提供テキストの「剣と魔法はどちらが強いか」の部分では、単純に考えると「魔法」の方が圧倒的に強いように思えるとしています。そう思える理由を、テキストに書かれている内容に沿って説明してください。

**提供テキスト**

# # # #

最新刊のⅣ巻は、2019年10月10日に出ました。

電撃文庫です。

『このライトノベルがすごい!2020』第1位を獲得しました。

 

漫画化もされています。

1巻が2019年10月10日に発売されました。

作画:えすのサカエ / KADOKAWA

 

 

<剣と魔法はどちらが強いか>

バトル系ファンタジーでは、剣や魔法が登場します。

その世界では、剣士や魔法使い、あるいは魔法剣士が共存しています。

彼らが戦うことになれば、「剣」と「魔法」のどちらが有利でしょうか。

 

単純に考えれば、飛び道具である「魔法」の方が圧倒的に強いように思えます。

銃や大砲と同じだからです。

現実世界では、銃を構える相手に剣(ナイフ等)で勝負を挑む者は、ほとんどいないでしょう。

銃を使えば遠くからでも殺傷可能ですし、そもそも銃弾と人間は動く速度が違い過ぎます。

# # # #

**データ抜粋**
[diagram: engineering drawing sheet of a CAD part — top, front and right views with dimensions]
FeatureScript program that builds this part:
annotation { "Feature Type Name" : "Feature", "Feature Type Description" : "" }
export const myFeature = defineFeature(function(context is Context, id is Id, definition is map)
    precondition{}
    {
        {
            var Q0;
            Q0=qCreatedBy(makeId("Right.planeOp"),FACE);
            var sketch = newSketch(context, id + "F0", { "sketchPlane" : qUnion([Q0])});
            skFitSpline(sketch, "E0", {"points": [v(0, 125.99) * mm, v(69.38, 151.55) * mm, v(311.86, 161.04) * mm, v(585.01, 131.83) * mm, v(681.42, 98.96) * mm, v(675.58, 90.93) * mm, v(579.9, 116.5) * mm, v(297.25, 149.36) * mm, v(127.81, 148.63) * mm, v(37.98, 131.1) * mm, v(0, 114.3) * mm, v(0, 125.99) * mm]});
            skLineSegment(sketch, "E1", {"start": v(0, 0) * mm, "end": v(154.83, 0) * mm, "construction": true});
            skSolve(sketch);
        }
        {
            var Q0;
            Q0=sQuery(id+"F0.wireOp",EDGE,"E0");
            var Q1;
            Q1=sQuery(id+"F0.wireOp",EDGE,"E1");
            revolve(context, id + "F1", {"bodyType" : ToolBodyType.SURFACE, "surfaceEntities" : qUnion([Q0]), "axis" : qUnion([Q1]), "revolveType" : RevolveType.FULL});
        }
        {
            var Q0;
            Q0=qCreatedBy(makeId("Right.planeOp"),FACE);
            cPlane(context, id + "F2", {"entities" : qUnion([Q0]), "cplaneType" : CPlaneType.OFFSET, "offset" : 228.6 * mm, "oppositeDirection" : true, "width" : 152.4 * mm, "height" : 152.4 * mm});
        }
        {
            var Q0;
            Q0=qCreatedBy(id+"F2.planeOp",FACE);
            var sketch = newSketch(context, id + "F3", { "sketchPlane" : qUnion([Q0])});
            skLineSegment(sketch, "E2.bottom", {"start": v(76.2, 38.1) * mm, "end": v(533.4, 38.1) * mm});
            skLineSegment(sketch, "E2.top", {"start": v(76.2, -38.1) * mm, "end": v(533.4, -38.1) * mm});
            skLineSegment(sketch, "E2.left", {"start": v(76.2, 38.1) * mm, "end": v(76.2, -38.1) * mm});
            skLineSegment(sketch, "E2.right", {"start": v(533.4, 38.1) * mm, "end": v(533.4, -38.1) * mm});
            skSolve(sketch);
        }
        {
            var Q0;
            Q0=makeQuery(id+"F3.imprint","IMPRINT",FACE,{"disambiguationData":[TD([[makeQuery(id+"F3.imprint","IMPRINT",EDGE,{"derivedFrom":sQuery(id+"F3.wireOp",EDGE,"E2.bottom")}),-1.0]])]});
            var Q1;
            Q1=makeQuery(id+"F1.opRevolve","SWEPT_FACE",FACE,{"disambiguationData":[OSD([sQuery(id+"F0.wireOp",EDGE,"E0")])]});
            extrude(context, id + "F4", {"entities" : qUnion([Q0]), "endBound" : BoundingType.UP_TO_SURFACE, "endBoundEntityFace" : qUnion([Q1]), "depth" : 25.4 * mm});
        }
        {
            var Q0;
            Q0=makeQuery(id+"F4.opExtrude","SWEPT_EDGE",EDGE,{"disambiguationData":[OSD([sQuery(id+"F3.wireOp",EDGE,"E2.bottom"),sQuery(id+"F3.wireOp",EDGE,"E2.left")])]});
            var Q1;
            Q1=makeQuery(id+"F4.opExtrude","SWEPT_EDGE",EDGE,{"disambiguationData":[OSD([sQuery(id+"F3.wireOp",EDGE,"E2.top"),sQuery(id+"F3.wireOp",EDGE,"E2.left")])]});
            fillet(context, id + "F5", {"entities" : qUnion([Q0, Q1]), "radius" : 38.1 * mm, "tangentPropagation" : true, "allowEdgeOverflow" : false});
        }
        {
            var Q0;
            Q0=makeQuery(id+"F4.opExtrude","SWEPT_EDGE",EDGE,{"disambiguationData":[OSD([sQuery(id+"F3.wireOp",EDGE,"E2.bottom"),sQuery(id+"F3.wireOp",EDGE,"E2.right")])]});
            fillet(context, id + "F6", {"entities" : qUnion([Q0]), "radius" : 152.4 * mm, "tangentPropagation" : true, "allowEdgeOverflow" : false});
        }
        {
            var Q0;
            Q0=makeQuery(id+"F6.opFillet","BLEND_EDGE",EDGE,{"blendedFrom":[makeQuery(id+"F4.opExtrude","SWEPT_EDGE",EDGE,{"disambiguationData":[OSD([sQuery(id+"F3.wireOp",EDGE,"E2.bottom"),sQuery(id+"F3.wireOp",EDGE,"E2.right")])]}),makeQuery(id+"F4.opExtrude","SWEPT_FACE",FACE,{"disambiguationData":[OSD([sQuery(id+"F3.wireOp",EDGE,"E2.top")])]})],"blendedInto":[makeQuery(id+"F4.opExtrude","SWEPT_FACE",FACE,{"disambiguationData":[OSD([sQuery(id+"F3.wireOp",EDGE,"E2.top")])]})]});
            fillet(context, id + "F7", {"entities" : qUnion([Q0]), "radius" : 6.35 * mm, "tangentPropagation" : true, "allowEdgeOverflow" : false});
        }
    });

# # # #

**完成課題**
魔法は飛び道具であり、銃や大砲と同じだからです。銃を使えば遠くからでも殺傷でき、しかも銃弾と人間とでは動く速度が違い過ぎます。そのため現実世界でも、銃を構える相手に剣で勝負を挑む者はほとんどいないだろうと述べられています。